Data items
——

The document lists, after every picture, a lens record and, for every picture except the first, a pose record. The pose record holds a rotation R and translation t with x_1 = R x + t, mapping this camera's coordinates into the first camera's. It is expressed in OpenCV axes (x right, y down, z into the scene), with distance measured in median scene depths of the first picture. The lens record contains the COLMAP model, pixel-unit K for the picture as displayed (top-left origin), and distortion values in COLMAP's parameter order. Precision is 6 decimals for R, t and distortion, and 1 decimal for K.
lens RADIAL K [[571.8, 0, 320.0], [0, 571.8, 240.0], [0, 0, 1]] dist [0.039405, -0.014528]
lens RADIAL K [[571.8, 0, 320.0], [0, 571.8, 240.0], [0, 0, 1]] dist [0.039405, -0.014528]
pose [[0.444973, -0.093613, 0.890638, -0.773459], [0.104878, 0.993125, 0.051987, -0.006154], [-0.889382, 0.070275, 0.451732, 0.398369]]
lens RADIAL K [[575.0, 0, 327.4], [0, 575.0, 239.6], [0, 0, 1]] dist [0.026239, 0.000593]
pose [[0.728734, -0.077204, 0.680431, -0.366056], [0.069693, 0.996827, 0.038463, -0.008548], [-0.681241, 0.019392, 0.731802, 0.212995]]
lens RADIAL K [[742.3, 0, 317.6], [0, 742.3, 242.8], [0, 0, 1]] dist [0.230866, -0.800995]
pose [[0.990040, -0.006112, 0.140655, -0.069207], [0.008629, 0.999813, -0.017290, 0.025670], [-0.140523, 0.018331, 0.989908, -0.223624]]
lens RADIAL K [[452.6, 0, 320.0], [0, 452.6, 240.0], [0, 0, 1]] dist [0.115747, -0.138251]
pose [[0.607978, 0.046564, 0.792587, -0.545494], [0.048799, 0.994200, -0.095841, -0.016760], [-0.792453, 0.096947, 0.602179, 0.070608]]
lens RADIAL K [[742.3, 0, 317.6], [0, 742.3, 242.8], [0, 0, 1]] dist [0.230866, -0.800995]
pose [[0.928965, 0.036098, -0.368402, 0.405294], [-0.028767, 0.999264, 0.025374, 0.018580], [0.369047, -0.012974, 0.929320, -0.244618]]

——

- [Assignment] Write out each line exactly, as it is shown above.

- [Written response]
The document lists, after every picture, a lens record and, for every picture except the first, a pose record. The pose record holds a rotation R and translation t with x_1 = R x + t, mapping this camera's coordinates into the first camera's. It is expressed in OpenCV axes (x right, y down, z into the scene), with distance measured in median scene depths of the first picture. The lens record contains the COLMAP model, pixel-unit K for the picture as displayed (top-left origin), and distortion values in COLMAP's parameter order. Precision is 6 decimals for R, t and distortion, and 1 decimal for K.
lens RADIAL K [[571.8, 0, 320.0], [0, 571.8, 240.0], [0, 0, 1]] dist [0.039405, -0.014528]
lens RADIAL K [[571.8, 0, 320.0], [0, 571.8, 240.0], [0, 0, 1]] dist [0.039405, -0.014528]
pose [[0.444973, -0.093613, 0.890638, -0.773459], [0.104878, 0.993125, 0.051987, -0.006154], [-0.889382, 0.070275, 0.451732, 0.398369]]
lens RADIAL K [[575.0, 0, 327.4], [0, 575.0, 239.6], [0, 0, 1]] dist [0.026239, 0.000593]
pose [[0.728734, -0.077204, 0.680431, -0.366056], [0.069693, 0.996827, 0.038463, -0.008548], [-0.681241, 0.019392, 0.731802, 0.212995]]
lens RADIAL K [[742.3, 0, 317.6], [0, 742.3, 242.8], [0, 0, 1]] dist [0.230866, -0.800995]
pose [[0.990040, -0.006112, 0.140655, -0.069207], [0.008629, 0.999813, -0.017290, 0.025670], [-0.140523, 0.018331, 0.989908, -0.223624]]
lens RADIAL K [[452.6, 0, 320.0], [0, 452.6, 240.0], [0, 0, 1]] dist [0.115747, -0.138251]
pose [[0.607978, 0.046564, 0.792587, -0.545494], [0.048799, 0.994200, -0.095841, -0.016760], [-0.792453, 0.096947, 0.602179, 0.070608]]
lens RADIAL K [[742.3, 0, 317.6], [0, 742.3, 242.8], [0, 0, 1]] dist [0.230866, -0.800995]
pose [[0.928965, 0.036098, -0.368402, 0.405294], [-0.028767, 0.999264, 0.025374, 0.018580], [0.369047, -0.012974, 0.929320, -0.244618]]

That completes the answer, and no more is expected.